The 12,000-year-old Hambach Forest in western Germany is under threat. The country's biggest power company, RWE, has been clearing the ancient natural resource to make room for coal mining. Currently, there is only 10% left of the forest's original 13,500 acres.
Hoping to halt the decimation, environmental activists have been squatting in the forest since 2012.
"No one is coming to save us, so we have to save ourselves," says an activist who goes by Tricky, the forest name he uses to protect his identity.
"People on the front lines in more oppressive societies [are] met with violence and death if they speak out," he says. "It's a duty to use my privilege to take action."
Photographer Néha Hirve first heard about the community of people living in the forest when she was in India working on another project. Then, in November 2017, news of Hambach's destruction started making headlines, and Hirve felt compelled to bear witness.
"Soon, there might not be a forest anymore," she told herself. Hirve left for Germany a week later and decided to do a photo story on the community fighting Hambach's destruction.
When she arrived, she called a phone number someone gave her and an anonymous person told her she could visit — though she might not get past the police barricade. She decided to go anyway.
She arrived in the nearest town after dark, went into the forest and, without seeing any police, kept walking until she found the first structure built by the squatters.
She knocked on the door. The activists living there allowed her in.
"It was so cold and damp. I thought I would never be able to last a week," Hirve says. "The place felt like the apocalypse was about to occur."
Over the course of nearly a year, Hirve visited the camp several times. Though she expected big battle scenes and clashes between police and activists, she never witnessed any police action firsthand — the confrontations all happened when she wasn't there. She decided to focus instead on the waiting, the absurdity of it.
"They seemed like heroes from a childhood fairy tale, protectors of the forest, living in trees," Hirve says. "I'm driven towards stories of people seeking alternatives to mainstream society, and I was trying to understand what it was actually like, the day-to-day of it — I wanted to try this myself."

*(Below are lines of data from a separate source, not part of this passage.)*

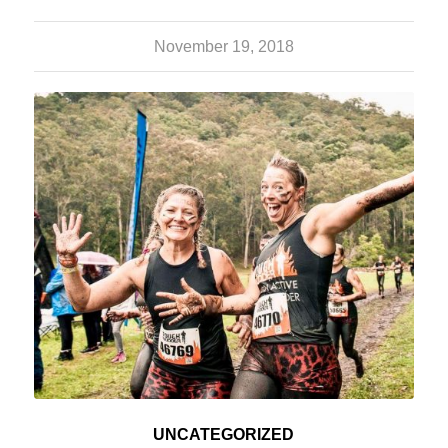
November 19, 2018
UNCATEGORIZED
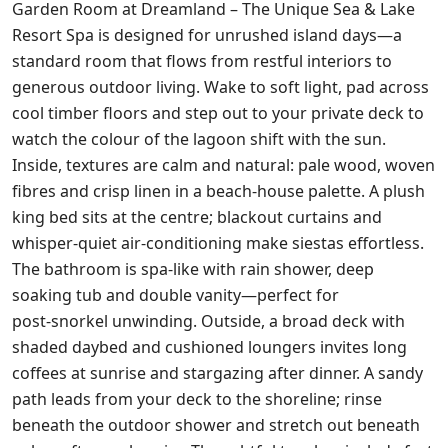
Garden Room at Dreamland – The Unique Sea & Lake
Resort Spa is designed for unrushed island days—a
standard room that flows from restful interiors to
generous outdoor living. Wake to soft light, pad across
cool timber floors and step out to your private deck to
watch the colour of the lagoon shift with the sun.
Inside, textures are calm and natural: pale wood, woven
fibres and crisp linen in a beach‑house palette. A plush
king bed sits at the centre; blackout curtains and
whisper‑quiet air‑conditioning make siestas effortless.
The bathroom is spa‑like with rain shower, deep
soaking tub and double vanity—perfect for
post‑snorkel unwinding. Outside, a broad deck with
shaded daybed and cushioned loungers invites long
coffees at sunrise and stargazing after dinner. A sandy
path leads from your deck to the shoreline; rinse
beneath the outdoor shower and stretch out beneath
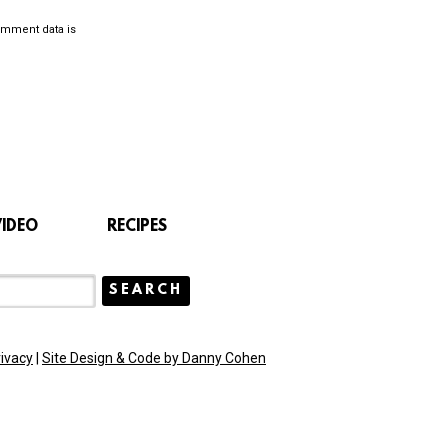
omment data is
VIDEO
RECIPES
rivacy
|
Site Design & Code by Danny Cohen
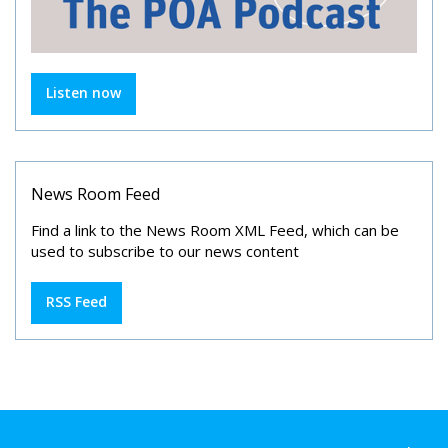
Listen now
News Room Feed
Find a link to the News Room XML Feed, which can be
used to subscribe to our news content
RSS Feed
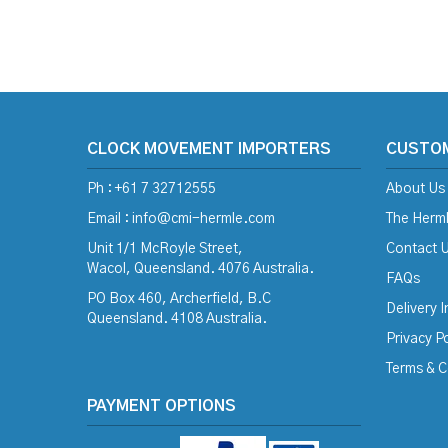
CLOCK MOVEMENT IMPORTERS
CUSTO
Ph : +61 7 32712555
About Us
Email :
info@cmi-hermle.com
The Herml
Unit 1/1 McRoyle Street,
Contact 
Wacol, Queensland. 4076 Australia.
FAQs
PO Box 460, Archerfield, B.C
Delivery 
Queensland. 4108 Australia.
Privacy Po
Terms & C
PAYMENT OPTIONS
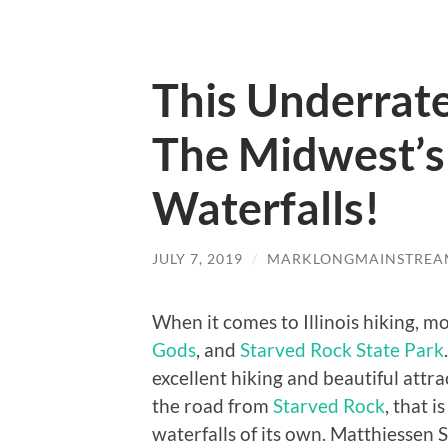
This Underrat
The Midwest’s
Waterfalls!
JULY 7, 2019
/
MARKLONGMAINSTREA
When it comes to Illinois hiking, mo
Gods
, and
Starved Rock State Park
excellent hiking and beautiful attra
the road from
Starved Rock
, that 
waterfalls of its own. Matthiessen S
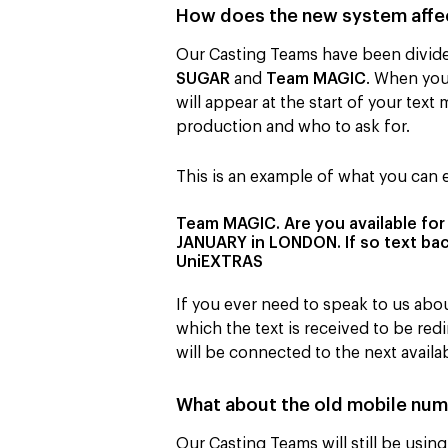
How does the new system affec
Our Casting Teams have been divide
SUGAR
and
Team MAGIC
. When you 
will appear at the start of your te
production and who to ask for.
This is an example of what you can
Team MAGIC. Are you available fo
JANUARY in LONDON. If so text back
UniEXTRAS
If you ever need to speak to us abo
which the text is received to be re
will be connected to the next avai
What about the old mobile nu
Our Casting Teams will still be usi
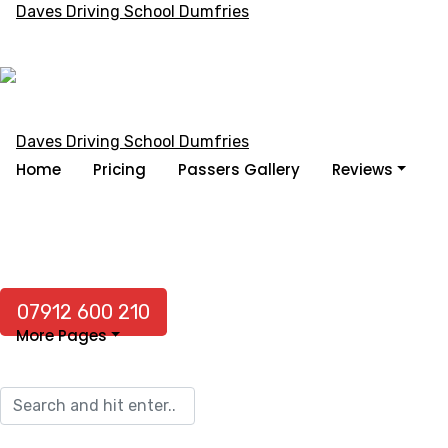
Home
Pricing
Passers Gallery
Reviews
07912 600 210
More Pages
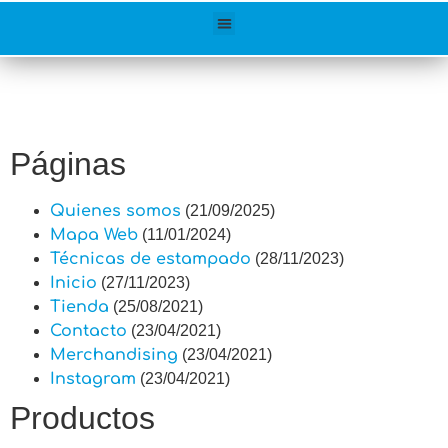
Páginas
Quienes somos
(21/09/2025)
Mapa Web
(11/01/2024)
Técnicas de estampado
(28/11/2023)
Inicio
(27/11/2023)
Tienda
(25/08/2021)
Contacto
(23/04/2021)
Merchandising
(23/04/2021)
Instagram
(23/04/2021)
Productos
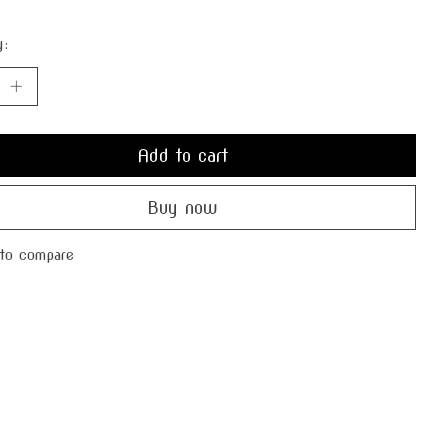
y:
Add to cart
Buy now
to compare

Through her work, we are drawn into the world of those who, for the sake of a greater cause, have chosen risk over safety. The resulting images are depictions of an alternative life in the forest. Some of them are theatrical; others are beautifully youthful.
We see people wearing animal masks, surfing down piles of mud, hanging around in camouflage, building barricades made of trash. The setting feels playful and magical, even though the risks and issues at hand are very real.
By photographing a place of waiting and wishing, Hirve captures the activists' state of mind. She's also able to convey the humor and lightheartedness of the community while raising questions about society in decay.
Hirve didn't expect the apocalyptic "Day X" that the activists feared to really arrive. However, in September 2018, it did. Police and special forces began a massive and systematic eviction of the area, destroying the treehouses and arresting activists for five days before a journalist fell from a tree and died, halting the process. It is believed to be one of the largest and longest police operations in the German state of North Rhine-Westphalia.
Hirve's story had an ending, and the current struggle has at least a temporary ending: For now, RWE has told the state government that it will not touch the Hambach Forest until late 2020.
But the final ending — of the story of the eco-activists and the long-term future of Hambach — is still uncertain.
That's what Hirve's work touches on: uncertainty and frustration. "What else do we have, if not our need to keep fighting in the face of the end of the world? And why must we wait for the end of the world to act?"